A bill that sought to mandate state-owned companies to transfer a fixed share of their profits to the national budget has been unanimously rejected by the Shura Council.
Members warned that the move could undermine the independence of public firms and weaken Bahrain’s long-term investment strategy.
The council yesterday voted to reject two combined draft laws submitted by Parliament and referred them back to MPs for reconsideration.
The proposals sought to amend Article 10 of the 2002 Budget Law and introduce a requirement to include at least 50 per cent of the net profits generated by fully state-owned companies in the national budget. The move would have primarily affected the sovereign wealth fund, Bahrain Mumtalakat Holding Company, and energy investment firm Bapco Energies.
Cabinet Affairs Minister Hamad Al Malki, who is politically responsible for Mumtalakat, said the government agrees with the concept that state-owned companies need to contribute to the national budget. However, he noted that the proposed mechanism for doing so remains problematic.
“State-owned companies should indeed contribute, but not through fixed amounts that fail to account for market conditions that may impact their performance,” he said.
“Currently, government as well as legislators from both chambers agree on a contribution during negotiations on the national budget every two years.
“Mumtalakat has contributed BD240 million towards the budget – it was BD10m in 2017, jumping to BD40m in the recent two-year budget agreement.”
Mr Al Malki said fixed contribution would affect state-owned companies’ ability to expand developmental and investment plans.
Oil and Environment Minister and Special Envoy for Climate Affairs Dr Mohammed Bin Daina said the boards of state-owned companies determine their own budgets.
“There are internal and external auditors monitoring finances besides scrutiny from the Finance and National Economy Ministry alongside the National Audit Office,” he said. “There are governance rules involving layers of monitoring. State-owned companies contribute towards the budget as a commitment, irrespective of whether they make high or low profits. The current mechanism is fair and there is no need to shift to something else.”
The Shura Council’s financial and economic affairs committee had earlier recommended rejecting the bills, arguing that existing legislation and oversight mechanisms already ensure transparency and accountability.

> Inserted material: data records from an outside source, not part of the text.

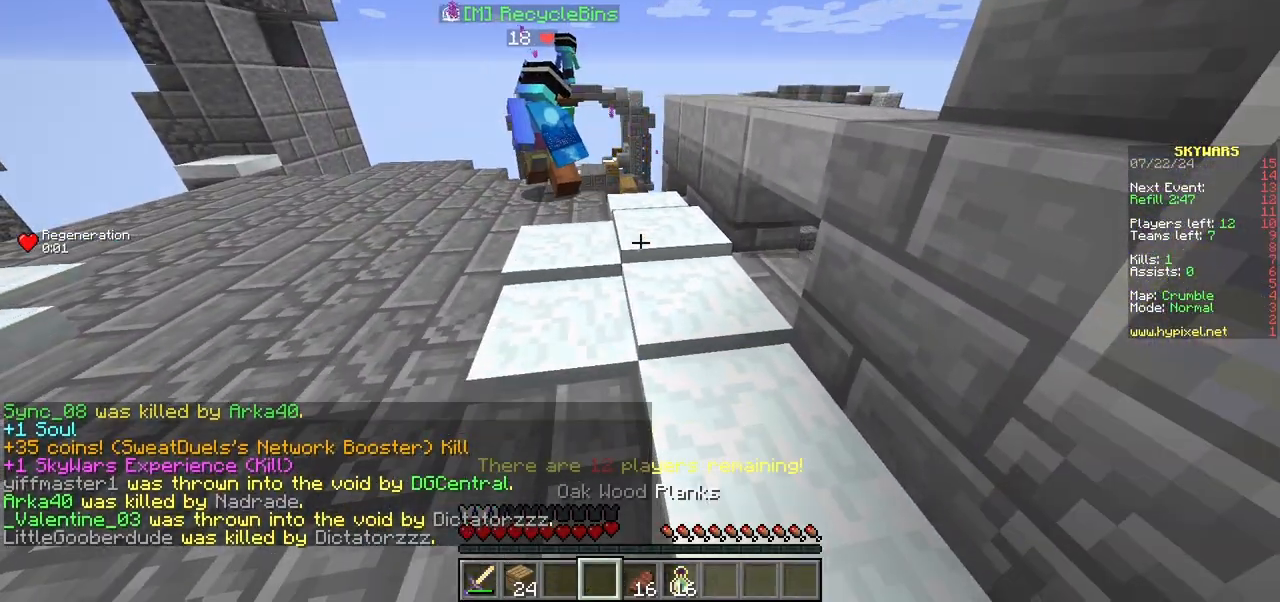
{"keys": ["s"], "mouse": [], "events": [[117, "a", "down"], [117, "s", "down"], [467, "a", "up"]]}
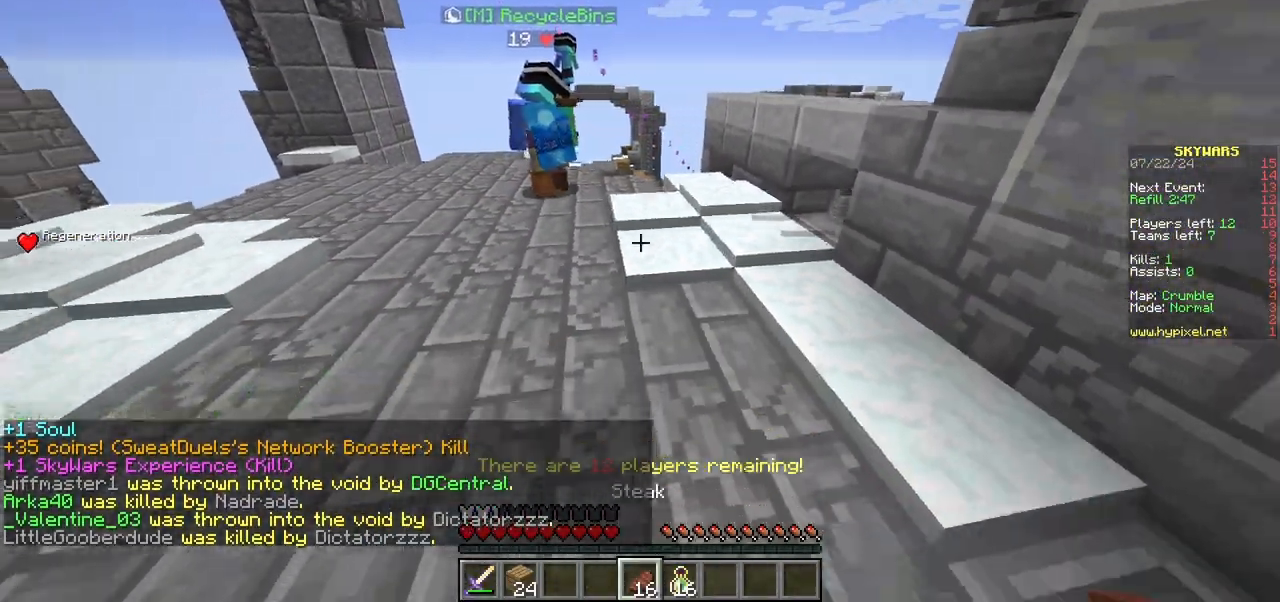
{"keys": ["s"], "mouse": [], "events": []}
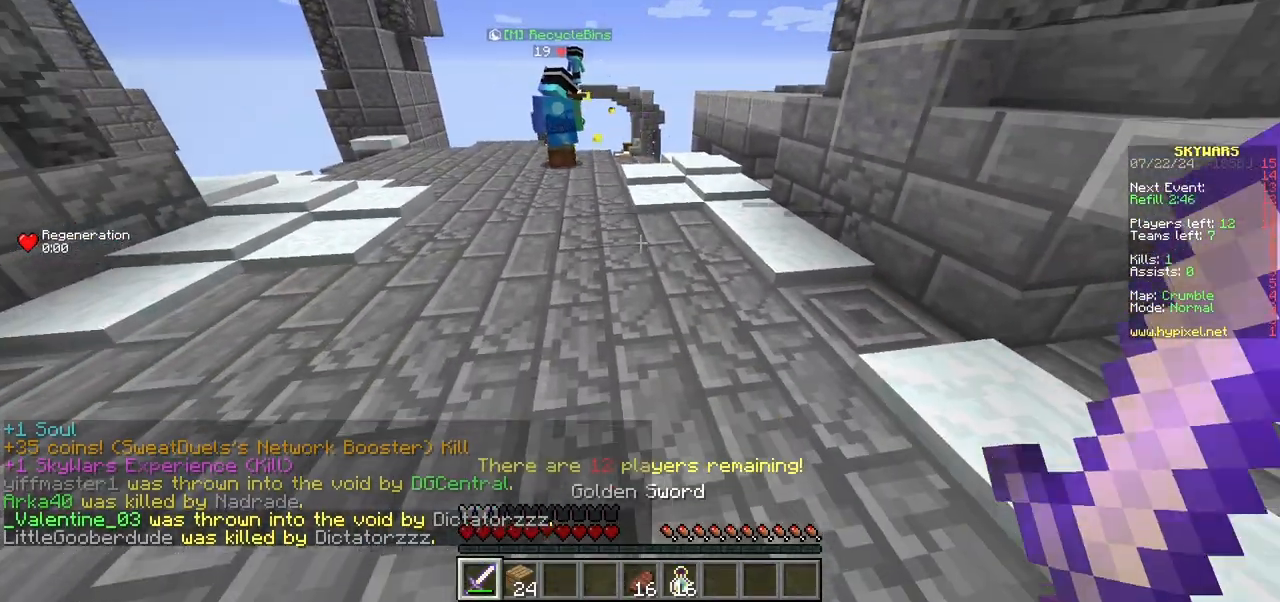
{"keys": ["w"], "mouse": [], "events": [[33, "s", "up"], [33, "w", "down"]]}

Committee chairman Khalid Al Maskati said the panel supported efforts to strengthen public finances but warned against imposing rigid legal obligations on state-owned enterprises. He explained that fixing a mandatory percentage of profits could have unintended consequences as such a requirement might force companies to borrow funds to meet obligations to the state treasury.
Mr Al Maskati added that maintaining the operational independence of state-owned enterprises was essential to safeguarding their competitiveness and long-term financial sustainability.
“Strengthening public finances must go hand in hand with protecting governance frameworks that enable these companies to succeed and generate sustainable wealth for the national economy,” he added.
Shura members also raised concerns that legally mandating profit transfers could weaken companies’ ability to reinvest earnings in strategic projects.
Dr Ibtisam Al Dallal said the proposal, although well-intentioned, could lead to unintended economic consequences.
“Enhancing the resources of the national budget is a noble objective, particularly at a time when global economic challenges and rising public debt require careful financial management,” she said.
“But imposing a fixed share of profits through legislation could reduce the ability of government companies to reinvest in expansion and development projects.”
She warned that such a measure could transform state-owned companies from engines of economic growth into “mere annual financing tools for the budget”.
Shura first vice-chairman Jamal Fakhro said the proposal raised fundamental questions about the role of government-owned enterprises.
“If we create institutions to manage their own revenues and expenditures, how can we then require them to transfer those revenues to the government while still expecting them to cover their operational costs?” he asked.
He said the proposal could effectively reverse reforms implemented over the past two decades.
“We created these entities to invest and grow public wealth,” he added. “Returning all profits to the government would take us back 20 or 25 years.”
Shura member Dr Bassam Al Binmohammed said legislators needed to decide whether the priority was distributing current profits or expanding long-term economic growth.
“If we support investment and expansion, these companies must retain the flexibility to reinvest and grow,” he said.
Legal concerns were also raised during the debate. Shura legislative and legal affairs committee chairwoman Dalal Al Zayed said the two companies were established under special decrees and operate under the Commercial Companies Law.
“Applying this proposal could create legal and regulatory complications and potential financial risks, particularly in situations where companies record losses,” she said.